Marnie Linen Dawson Carr ’55: The 1995 recipient of the Distinguished Alumni/ae award; the second recipient since the award’s inception
By Susan Kelly, Director of Alumni and Development
Marnie Linen Dawson Carr ’55 described the reasons why she included GCDS in her will: her education was immensely important to her and her Country Day experience established a base from which she successfully continued her studies. That base enabled her to become a strong, confident, capable woman. Her story follows.
Vivid memories of her first day of school in 1944 came to Marnie’s mind as she recalled experiences that cumulatively contributed to her deep love of The Greenwich Country Day School. It was as a four-year-old that she started her journey entering Barbara Tarrant’s class, greeted with a warm smile and nature. These were the early years of co-education at GCDS. John R. Webster had completed his first year as headmaster and was beginning his second. Highly unusual in its day was the academic and athletic rigor that was expected of the girls, equal to that of the boys, resulting in self-confident young women. Parents did not volunteer at school. They were on campus for special events only.
In the third grade, Marnie’s teacher was the creative Thomas Green, who taught his students to memorize Shakepeare’s Macbeth, which Marnie says she can recite a great deal of to this day. While studying ancient history, a male classmate of Marnie’s emerged dressed as a soldier from the Trojan Horse Mr.
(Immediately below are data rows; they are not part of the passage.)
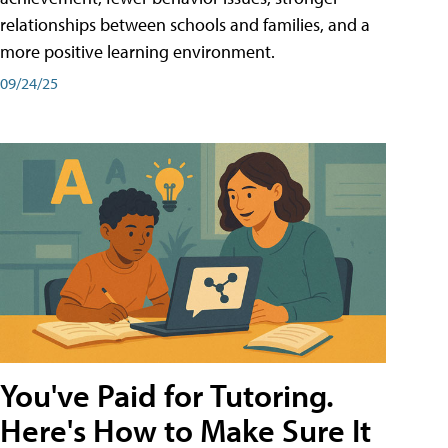
relationships between schools and families, and a
more positive learning environment.
09/24/25
You've Paid for Tutoring.
Here's How to Make Sure It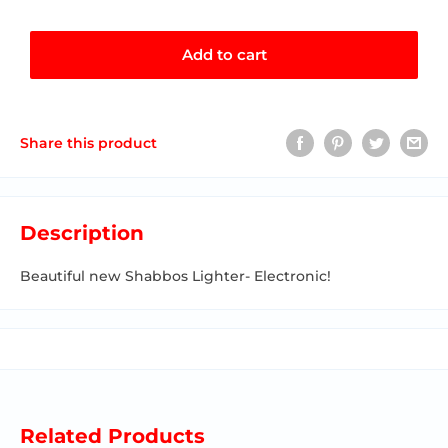
Add to cart
Share this product
Description
Beautiful new Shabbos Lighter- Electronic!
Related Products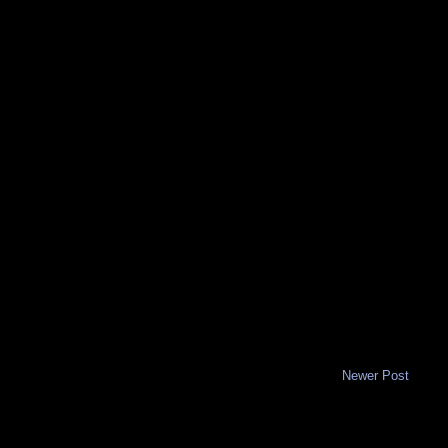
Newer Post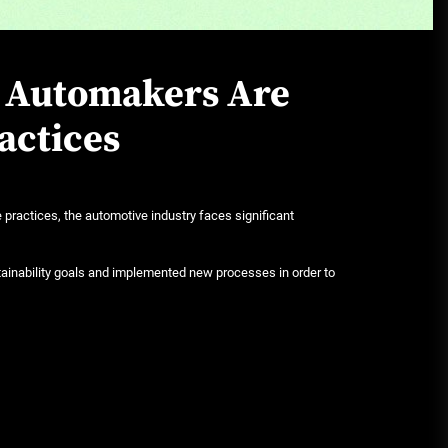
June 29, 2026
w Automakers Are
Rust-proofing strategies for
coastal climates
actices
June 22, 2026
practices, the automotive industry faces significant
inability goals and implemented new processes in order to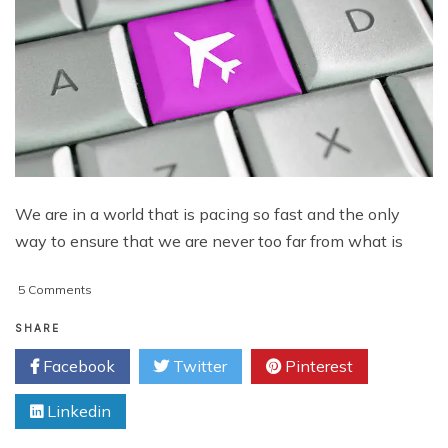
We are in a world that is pacing so fast and the only
way to ensure that we are never too far from what is
on
5 Comments
Technology
Making
SHARE
Traveling
Facebook
Twitter
Pinterest
Easier
Today
Linkedin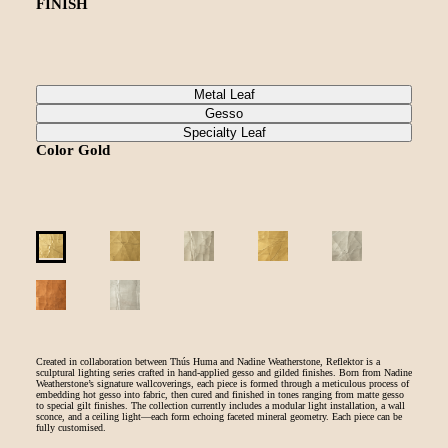
FINISH
Metal Leaf
Gesso
Specialty Leaf
Color
Gold
Created in collaboration between Thús Huma and Nadine Weatherstone, Reflektor is a
sculptural lighting series crafted in hand-applied gesso and gilded finishes. Born from Nadine
Weatherstone’s signature wallcoverings, each piece is formed through a meticulous process of
embedding hot gesso into fabric, then cured and finished in tones ranging from matte gesso
to special gilt finishes. The collection currently includes a modular light installation, a wall
sconce, and a ceiling light—each form echoing faceted mineral geometry. Each piece can be
fully customised.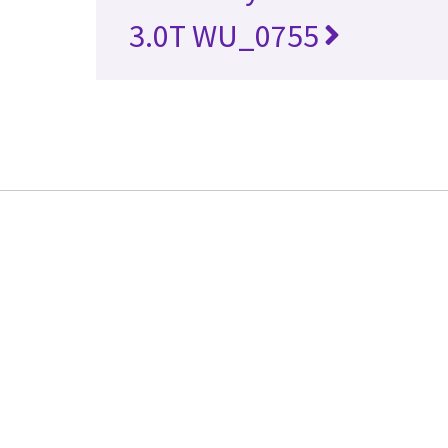
3.0T WU_0755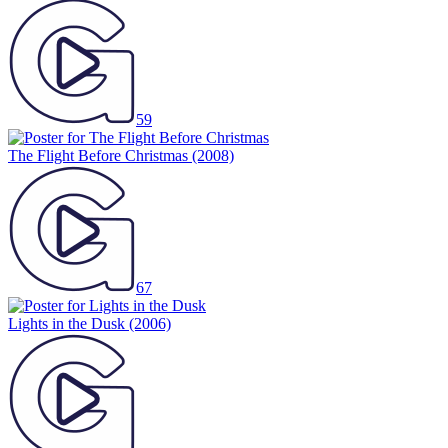
59
The Flight Before Christmas
(2008)
67
Lights in the Dusk
(2006)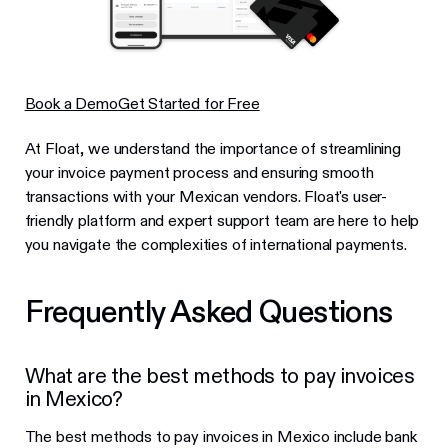
Book a Demo
Get Started for Free
At Float, we understand the importance of streamlining
your invoice payment process and ensuring smooth
transactions with your Mexican vendors. Float's user-
friendly platform and expert support team are here to help
you navigate the complexities of international payments.
Frequently Asked Questions
What are the best methods to pay invoices
in Mexico?
The best methods to pay invoices in Mexico include bank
Green had built. His teaching created lasting images. From the third grade through ninth, compositions were written weekly, and sometimes the most intriguing of topics were to be tackled such as in Mr. Coates’s eighth grade when the assignment was to write an essay taking one side of the question: Is man master of his destiny or is fate the master of the man?
Plays were performed: Mikado, H.M.S. Pinafore, and Pirates of Penzance. The girls field hockey team in Marnie’s Upper School years was not only undefeated but un-scored upon—the competitive spirit dominated!
A sense of excellence in all aspects of academics, athletics, and extra-curricular activities reigned, and 1955 was the first class to graduate both boys and girls.
Marnie has taken her Country Day platform and applied her vast capabilities in many areas as a volunteer, a board member, and a leader. Post-Vietnam, Marnie was compelled by refugee work. Recognizing that people were fleeing from Haiti, Cuba, Russia, and China and that various religious organizations had tremendous success in protecting people, Marnie joined the charge. Working closely with the Lutheran Church, Anglican Communion, the National Council of Churches, the United Nations, and the U.S. State Department, Marnie has been able to make a meaningful impact on the lives of many refugees. She identifies several areas of her life of which she is particularly proud: her two children (one of whom is a current parent at GCDS, Robert “Alec” Dawson); her four grandchildren, two of whom are here (Katherine ’15 and William ’17); her refugee work; her work with the United Nations and the Anglican Communion and creating a thriving business from the Direct Marketing Business she inherited when her first husband passed away.
The Greenwich Country Day School is very grateful to Marnie for making the school a beneficiary of her estate plans.